The entrepreneur in me was really born in 1985 when after graduating at the age of 20 I started my own clinics, first as a partner in Canada and then as an independent sole trader across four continents. In the UK I won 12 NHS GP Fundholding contracts. All these clinics were started greenfield, built, and sold. I have then gone on to own and operate hotels, pharmaceutical wholesale import, export companies and now a software business.

 

If your company had a “Why we exist” statement what would it be?

We exist to make it possible through every phase of life, that those you love and those that love you thrive to their fullest. We exist to build connection, engagement, and support that ensures that everyone can contribute and share the caregiving load through fun times, hard times and painful times.

 

Was Thrive Community a result of a key insight from you or a cofounder or did it come from a lot of trial and error?

Through the years working as a PT (Physical Therapy), I was acutely aware of the growing caregiving burden however having left to go and work in Afghanistan in 2003, this pain point had been buried at the back of my head. When my in-laws and parents started aging it required greater care from a distance. This is when the issue resurrected itself in my life. We struggled through until my mother was the last remaining parent. A fall and ensuing medical event led to her losing her independence and having to be cared for fulltime, inhouse with me. As I managed her care, I did not realize how much time, effort and knowledge was needed. The pressure it put on you as a primary caregiver and how much you had to advocate. As people in the same situation saw me navigate the landscape they reached out for help. I started doing focus groups and interviews and realized that this was a huge problem but also a tough sector to succeed in. It was however the deep pain of transitioning from a daughter to a caregiver and all that entails that was the motivation to have a go at making a difference. Hence Thrive-Community was born.

 

If you could start this company again what would you go back and tell yourself not to do and what would you recommend doing more of? 

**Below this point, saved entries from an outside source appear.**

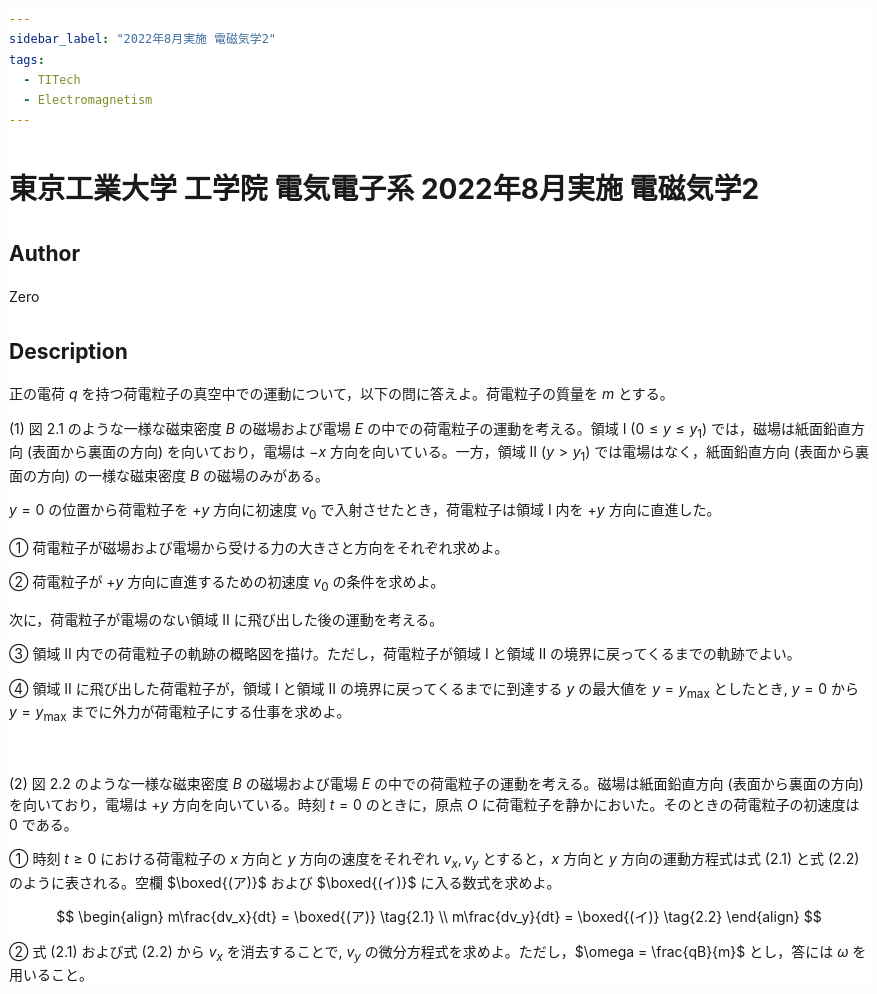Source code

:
 ```yaml
---
sidebar_label: "2022年8月実施 電磁気学2"
tags:
  - TITech
  - Electromagnetism
---
```

# 東京工業大学 工学院 電気電子系 2022年8月実施 電磁気学2

## **Author**
Zero

## **Description**
正の電荷 $q$ を持つ荷電粒子の真空中での運動について，以下の問に答えよ。荷電粒子の質量を $m$ とする。

(1) 図 $2.1$ のような一様な磁束密度 $B$ の磁場および電場 $E$ の中での荷電粒子の運動を考える。領域 I $(0 \le y \le y_1)$ では，磁場は紙面鉛直方向 (表面から裏面の方向) を向いており，電場は $-x$ 方向を向いている。一方，領域 II $(y > y_1)$ では電場はなく，紙面鉛直方向 (表面から裏面の方向) の一様な磁束密度 $B$ の磁場のみがある。 

$y = 0$ の位置から荷電粒子を $+y$ 方向に初速度 $v_0$ で入射させたとき，荷電粒子は領域 I 内を $+y$ 方向に直進した。 

① 荷電粒子が磁場および電場から受ける力の大きさと方向をそれぞれ求めよ。 

② 荷電粒子が $+y$ 方向に直進するための初速度 $v_0$ の条件を求めよ。

次に，荷電粒子が電場のない領域 II に飛び出した後の運動を考える。 

③ 領域 II 内での荷電粒子の軌跡の概略図を描け。ただし，荷電粒子が領域 I と領域 II の境界に戻ってくるまでの軌跡でよい。 

④ 領域 II に飛び出した荷電粒子が，領域 I と領域 II の境界に戻ってくるまでに到達する $y$ の最大値を $y = y_{\max}$ としたとき, $y = 0$ から $y = y_{\max}$ までに外力が荷電粒子にする仕事を求めよ。

<figure style="text-align:center;">
  <img src="https://raw.githubusercontent.com/Myyura/the_kai_project_assets/main/kakomonn/TITech/engineering/ee_202208_electromagnetism_2_p1.png" width="400" alt=""/>
</figure>

(2) 図 $2.2$ のような一様な磁束密度 $B$ の磁場および電場 $E$ の中での荷電粒子の運動を考える。磁場は紙面鉛直方向 (表面から裏面の方向) を向いており，電場は $+y$ 方向を向いている。時刻 $t = 0$  のときに，原点 $O$ に荷電粒子を静かにおいた。そのときの荷電粒子の初速度は $0$ である。 

① 時刻 $t \ge 0$  における荷電粒子の $x$ 方向と $y$ 方向の速度をそれぞれ $v_x,v_y$ とすると，$x$ 方向と $y$ 方向の運動方程式は式 (2.1) と式 (2.2) のように表される。空欄 $\boxed{(ア)}$ および $\boxed{(イ)}$ に入る数式を求めよ。

$$
\begin{align}
m\frac{dv_x}{dt} = \boxed{(ア)} \tag{2.1} \\
m\frac{dv_y}{dt} = \boxed{(イ)} \tag{2.2}
\end{align}
$$

② 式 (2.1) および式 (2.2) から $v_x$ を消去することで, $v_y$ の微分方程式を求めよ。ただし，$\omega = \frac{qB}{m}$ とし，答には $\omega$ を用いること。 
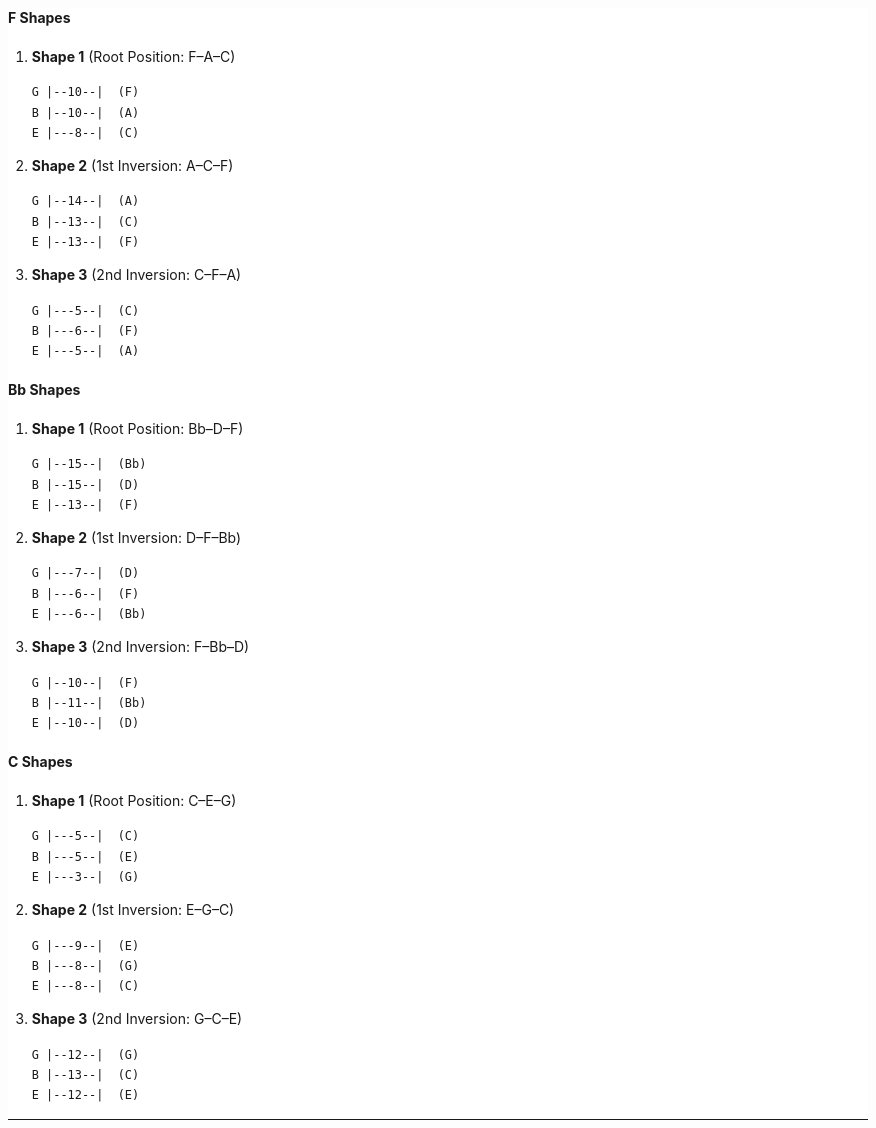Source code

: #### F Shapes
1. **Shape 1** (Root Position: F–A–C)  
   ```
   G |--10--|  (F)
   B |--10--|  (A)
   E |---8--|  (C)
   ```
2. **Shape 2** (1st Inversion: A–C–F)  
   ```
   G |--14--|  (A)
   B |--13--|  (C)
   E |--13--|  (F)
   ```
3. **Shape 3** (2nd Inversion: C–F–A)  
   ```
   G |---5--|  (C)
   B |---6--|  (F)
   E |---5--|  (A)
   ```

#### Bb Shapes
1. **Shape 1** (Root Position: Bb–D–F)  
   ```
   G |--15--|  (Bb)
   B |--15--|  (D)
   E |--13--|  (F)
   ```
2. **Shape 2** (1st Inversion: D–F–Bb)  
   ```
   G |---7--|  (D)
   B |---6--|  (F)
   E |---6--|  (Bb)
   ```
3. **Shape 3** (2nd Inversion: F–Bb–D)  
   ```
   G |--10--|  (F)
   B |--11--|  (Bb)
   E |--10--|  (D)
   ```

#### C Shapes
1. **Shape 1** (Root Position: C–E–G)  
   ```
   G |---5--|  (C)
   B |---5--|  (E)
   E |---3--|  (G)
   ```
2. **Shape 2** (1st Inversion: E–G–C)  
   ```
   G |---9--|  (E)
   B |---8--|  (G)
   E |---8--|  (C)
   ```
3. **Shape 3** (2nd Inversion: G–C–E)  
   ```
   G |--12--|  (G)
   B |--13--|  (C)
   E |--12--|  (E)
   ```

---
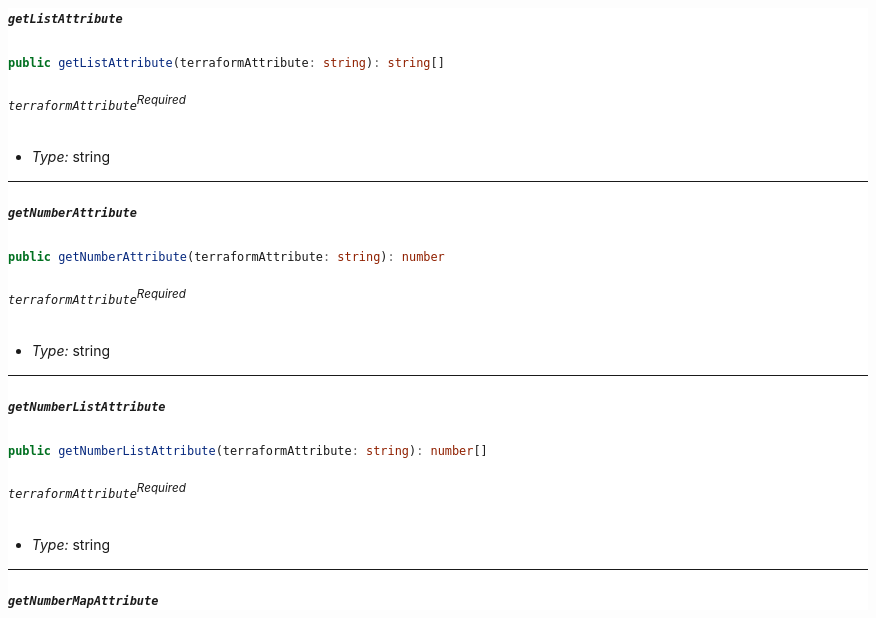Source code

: 
##### `getListAttribute` <a name="getListAttribute" id="@cdktf/provider-mongodbatlas.cloudBackupSnapshot.CloudBackupSnapshotMembersOutputReference.getListAttribute"></a>

```typescript
public getListAttribute(terraformAttribute: string): string[]
```

###### `terraformAttribute`<sup>Required</sup> <a name="terraformAttribute" id="@cdktf/provider-mongodbatlas.cloudBackupSnapshot.CloudBackupSnapshotMembersOutputReference.getListAttribute.parameter.terraformAttribute"></a>

- *Type:* string

---

##### `getNumberAttribute` <a name="getNumberAttribute" id="@cdktf/provider-mongodbatlas.cloudBackupSnapshot.CloudBackupSnapshotMembersOutputReference.getNumberAttribute"></a>

```typescript
public getNumberAttribute(terraformAttribute: string): number
```

###### `terraformAttribute`<sup>Required</sup> <a name="terraformAttribute" id="@cdktf/provider-mongodbatlas.cloudBackupSnapshot.CloudBackupSnapshotMembersOutputReference.getNumberAttribute.parameter.terraformAttribute"></a>

- *Type:* string

---

##### `getNumberListAttribute` <a name="getNumberListAttribute" id="@cdktf/provider-mongodbatlas.cloudBackupSnapshot.CloudBackupSnapshotMembersOutputReference.getNumberListAttribute"></a>

```typescript
public getNumberListAttribute(terraformAttribute: string): number[]
```

###### `terraformAttribute`<sup>Required</sup> <a name="terraformAttribute" id="@cdktf/provider-mongodbatlas.cloudBackupSnapshot.CloudBackupSnapshotMembersOutputReference.getNumberListAttribute.parameter.terraformAttribute"></a>

- *Type:* string

---

##### `getNumberMapAttribute` <a name="getNumberMapAttribute" id="@cdktf/provider-mongodbatlas.cloudBackupSnapshot.CloudBackupSnapshotMembersOutputReference.getNumberMapAttribute"></a>

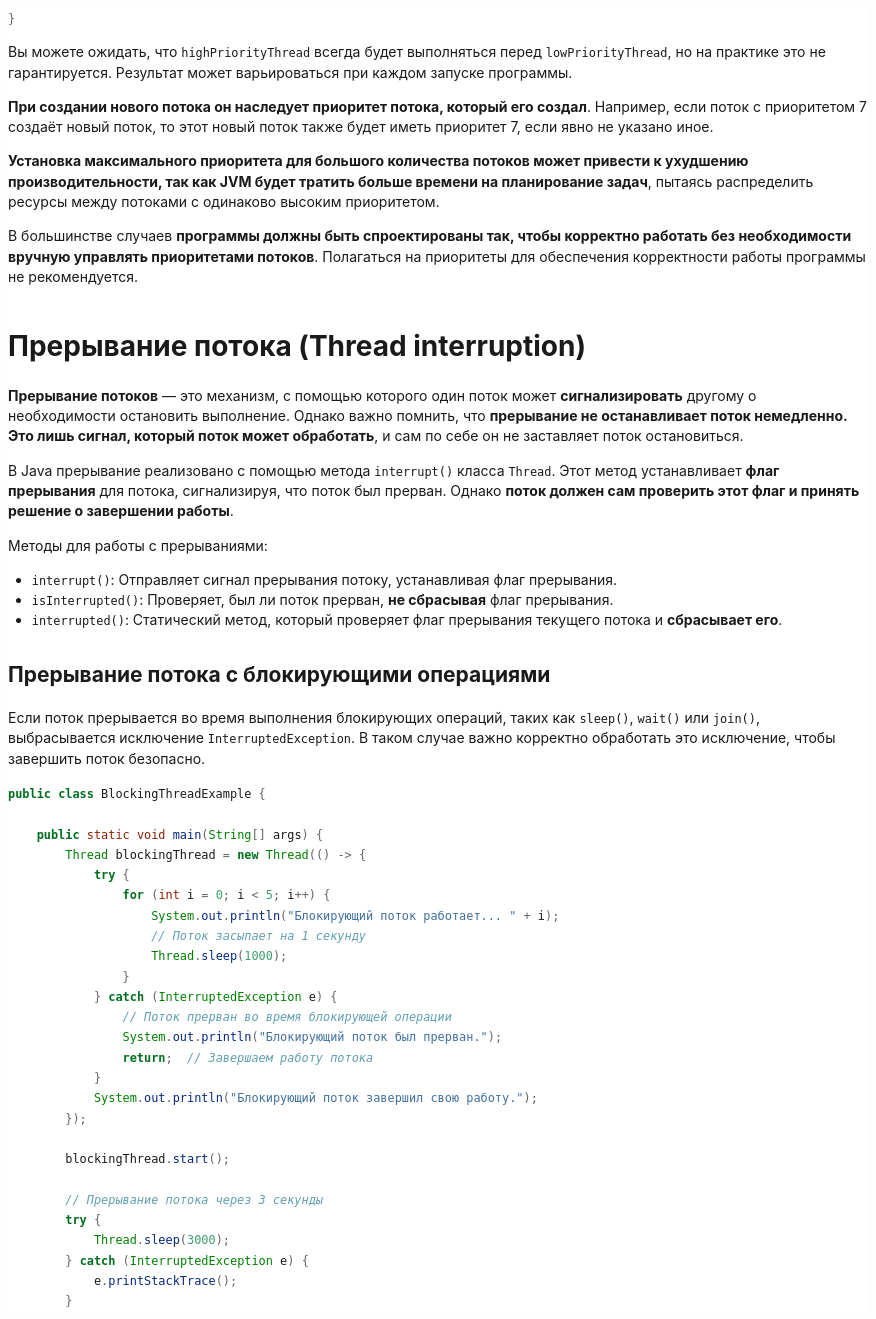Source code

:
 ```java
}
```

Вы можете ожидать, что `highPriorityThread` всегда будет выполняться перед `lowPriorityThread`, но на практике это не гарантируется. Результат может варьироваться при каждом запуске программы.

**При создании нового потока он наследует приоритет потока, который его создал**. Например, если поток с приоритетом 7 создаёт новый поток, то этот новый поток также будет иметь приоритет 7, если явно не указано иное.

**Установка максимального приоритета для большого количества потоков может привести к ухудшению производительности, так как JVM будет тратить больше времени на планирование задач**, пытаясь распределить ресурсы между потоками с одинаково высоким приоритетом.

В большинстве случаев **программы должны быть спроектированы так, чтобы корректно работать без необходимости вручную управлять приоритетами потоков**. Полагаться на приоритеты для обеспечения корректности работы программы не рекомендуется.
# Прерывание потока (Thread interruption)
**Прерывание потоков** — это механизм, с помощью которого один поток может **сигнализировать** другому о необходимости остановить выполнение. Однако важно помнить, что **прерывание не останавливает поток немедленно. Это лишь сигнал, который поток может обработать**, и сам по себе он не заставляет поток остановиться.

В Java прерывание реализовано с помощью метода `interrupt()` класса `Thread`. Этот метод устанавливает **флаг прерывания** для потока, сигнализируя, что поток был прерван. Однако **поток должен сам проверить этот флаг и принять решение о завершении работы**.

Методы для работы с прерываниями:
- `interrupt()`: Отправляет сигнал прерывания потоку, устанавливая флаг прерывания.
- `isInterrupted()`: Проверяет, был ли поток прерван, **не сбрасывая** флаг прерывания.
- `interrupted()`: Статический метод, который проверяет флаг прерывания текущего потока и **сбрасывает его**.
## Прерывание потока с блокирующими операциями
Если поток прерывается во время выполнения блокирующих операций, таких как `sleep()`, `wait()` или `join()`, выбрасывается исключение `InterruptedException`. В таком случае важно корректно обработать это исключение, чтобы завершить поток безопасно.
```java
public class BlockingThreadExample {

    public static void main(String[] args) {
        Thread blockingThread = new Thread(() -> {
            try {
                for (int i = 0; i < 5; i++) {
                    System.out.println("Блокирующий поток работает... " + i);
                    // Поток засыпает на 1 секунду
                    Thread.sleep(1000);
                }
            } catch (InterruptedException e) {
                // Поток прерван во время блокирующей операции
                System.out.println("Блокирующий поток был прерван.");
                return;  // Завершаем работу потока
            }
            System.out.println("Блокирующий поток завершил свою работу.");
        });

        blockingThread.start();

        // Прерывание потока через 3 секунды
        try {
            Thread.sleep(3000);
        } catch (InterruptedException e) {
            e.printStackTrace();
        }
```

We have learned a great deal in our infancy. A key recommendation is to ensure that you continuously talk to your personas and include their feedback. Our challenge was accessibility for older Thrivers. We were so focused on this in our first Alpha launch that we lost sight a little of our caregivers and organizations. Talking to our testers we got told straight out – we want usability and ease as much as Thrivers. Once that message landed, progress was faster. Talk to your customers as often as you can.

The second point, we tried outsourcing development for speed instead of searching for the right developers early on and setting up an inhouse team. That was not a wise move, so we took the pain to recruit internally. Going forward the key functions will always remain in-house.

 

A favorite book and band, with one sentence why…

  • Book: Tuesdays with Morrie – Mitch Albom. Reminds me of the importance of gratitude and example in life.
  • Band: Santana – many happy memories of events and activities. Love the guitars and saxophones.

 

To me / our company, aging is ________

The third phase of life to be lived to the fullest focusing on the positives, acknowledging the challenges but engaging with others to have a meaningful existence as defined by you.

 

What’s one thing you hope the AgeTech Collaborative will help you achieve?

Collectively I would like to know that we will push the boundaries to deliver to our aspirations and make a significant difference to the aging experience for all.

 

Predictions: Looking out 10 years what do you think might be a common experience or behavior or accepted product / practice that people are fearful or skeptical of today?

I believe that the use of technology in the aging sector will be an everyday practice. The use of AI/ML to improve independence and healthy longevity will be accessible to everyone and the stereotypical views of 80 year-olds being technophobic will be thing of the past.